* _What you have to do_
Output everything in the listing exactly.

Dataset below:

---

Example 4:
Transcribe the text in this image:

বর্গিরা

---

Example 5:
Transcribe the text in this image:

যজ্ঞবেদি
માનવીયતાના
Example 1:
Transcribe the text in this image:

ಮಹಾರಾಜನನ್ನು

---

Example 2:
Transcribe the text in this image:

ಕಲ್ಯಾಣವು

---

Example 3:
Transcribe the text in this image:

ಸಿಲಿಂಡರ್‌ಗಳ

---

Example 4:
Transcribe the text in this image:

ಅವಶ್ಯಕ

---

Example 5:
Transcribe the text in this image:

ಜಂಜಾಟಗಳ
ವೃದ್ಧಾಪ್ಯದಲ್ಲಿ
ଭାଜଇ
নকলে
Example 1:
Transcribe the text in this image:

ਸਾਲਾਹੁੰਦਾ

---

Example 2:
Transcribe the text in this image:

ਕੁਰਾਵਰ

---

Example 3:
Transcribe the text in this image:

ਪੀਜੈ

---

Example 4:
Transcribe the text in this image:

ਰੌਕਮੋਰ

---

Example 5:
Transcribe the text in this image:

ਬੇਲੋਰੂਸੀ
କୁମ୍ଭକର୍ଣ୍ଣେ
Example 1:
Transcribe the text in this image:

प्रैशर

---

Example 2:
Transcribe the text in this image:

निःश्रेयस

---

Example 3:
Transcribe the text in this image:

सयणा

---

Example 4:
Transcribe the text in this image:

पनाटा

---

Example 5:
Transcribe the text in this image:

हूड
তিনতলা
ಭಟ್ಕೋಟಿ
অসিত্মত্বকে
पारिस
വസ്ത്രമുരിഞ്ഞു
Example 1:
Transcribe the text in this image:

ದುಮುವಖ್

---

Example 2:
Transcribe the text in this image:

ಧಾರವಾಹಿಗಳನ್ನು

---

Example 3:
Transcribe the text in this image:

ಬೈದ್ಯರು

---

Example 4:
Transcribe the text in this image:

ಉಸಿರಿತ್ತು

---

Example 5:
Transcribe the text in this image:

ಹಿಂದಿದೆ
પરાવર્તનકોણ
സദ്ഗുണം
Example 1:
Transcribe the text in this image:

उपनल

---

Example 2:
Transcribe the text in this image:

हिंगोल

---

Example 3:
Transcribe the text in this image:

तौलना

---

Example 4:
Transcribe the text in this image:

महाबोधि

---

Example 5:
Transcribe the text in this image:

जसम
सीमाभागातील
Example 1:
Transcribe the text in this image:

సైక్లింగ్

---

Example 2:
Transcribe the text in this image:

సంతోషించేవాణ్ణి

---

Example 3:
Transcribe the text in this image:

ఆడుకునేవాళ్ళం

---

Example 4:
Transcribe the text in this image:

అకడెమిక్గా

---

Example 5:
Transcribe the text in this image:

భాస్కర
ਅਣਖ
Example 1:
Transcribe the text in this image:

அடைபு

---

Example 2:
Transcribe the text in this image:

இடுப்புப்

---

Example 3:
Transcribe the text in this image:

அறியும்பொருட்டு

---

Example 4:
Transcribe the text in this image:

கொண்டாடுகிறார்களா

End of Dataset.

* _Your response_
---

Example 4:
Transcribe the text in this image:

বর্গিরা

---

Example 5:
Transcribe the text in this image:

যজ্ঞবেদি
માનવીયતાના
Example 1:
Transcribe the text in this image:

ಮಹಾರಾಜನನ್ನು

---

Example 2:
Transcribe the text in this image:

ಕಲ್ಯಾಣವು

---

Example 3:
Transcribe the text in this image:

ಸಿಲಿಂಡರ್‌ಗಳ

---

Example 4:
Transcribe the text in this image:

ಅವಶ್ಯಕ

---

Example 5:
Transcribe the text in this image:

ಜಂಜಾಟಗಳ
ವೃದ್ಧಾಪ್ಯದಲ್ಲಿ
ଭାଜଇ
নকলে
Example 1:
Transcribe the text in this image:

ਸਾਲਾਹੁੰਦਾ

---

Example 2:
Transcribe the text in this image:

ਕੁਰਾਵਰ

---

Example 3:
Transcribe the text in this image:

ਪੀਜੈ

---

Example 4:
Transcribe the text in this image:

ਰੌਕਮੋਰ

---

Example 5:
Transcribe the text in this image:

ਬੇਲੋਰੂਸੀ
କୁମ୍ଭକର୍ଣ୍ଣେ
Example 1:
Transcribe the text in this image:

प्रैशर

---

Example 2:
Transcribe the text in this image:

निःश्रेयस

---

Example 3:
Transcribe the text in this image:

सयणा

---

Example 4:
Transcribe the text in this image:

पनाटा

---

Example 5:
Transcribe the text in this image:

हूड
তিনতলা
ಭಟ್ಕೋಟಿ
অসিত্মত্বকে
पारिस
വസ്ത്രമുരിഞ്ഞു
Example 1:
Transcribe the text in this image:

ದುಮುವಖ್

---

Example 2:
Transcribe the text in this image:

ಧಾರವಾಹಿಗಳನ್ನು

---

Example 3:
Transcribe the text in this image:

ಬೈದ್ಯರು

---

Example 4:
Transcribe the text in this image:

ಉಸಿರಿತ್ತು

---

Example 5:
Transcribe the text in this image:

ಹಿಂದಿದೆ
પરાવર્તનકોણ
സദ്ഗുണം
Example 1:
Transcribe the text in this image:

उपनल

---

Example 2:
Transcribe the text in this image:

हिंगोल

---

Example 3:
Transcribe the text in this image:

तौलना

---

Example 4:
Transcribe the text in this image:

महाबोधि

---

Example 5:
Transcribe the text in this image:

जसम
सीमाभागातील
Example 1:
Transcribe the text in this image:

సైక్లింగ్

---

Example 2:
Transcribe the text in this image:

సంతోషించేవాణ్ణి

---

Example 3:
Transcribe the text in this image:

ఆడుకునేవాళ్ళం

---

Example 4:
Transcribe the text in this image:

అకడెమిక్గా

---

Example 5:
Transcribe the text in this image:

భాస్కర
ਅਣਖ
Example 1:
Transcribe the text in this image:

அடைபு

---

Example 2:
Transcribe the text in this image:

இடுப்புப்

---

Example 3:
Transcribe the text in this image:

அறியும்பொருட்டு

---

Example 4:
Transcribe the text in this image:

கொண்டாடுகிறார்களா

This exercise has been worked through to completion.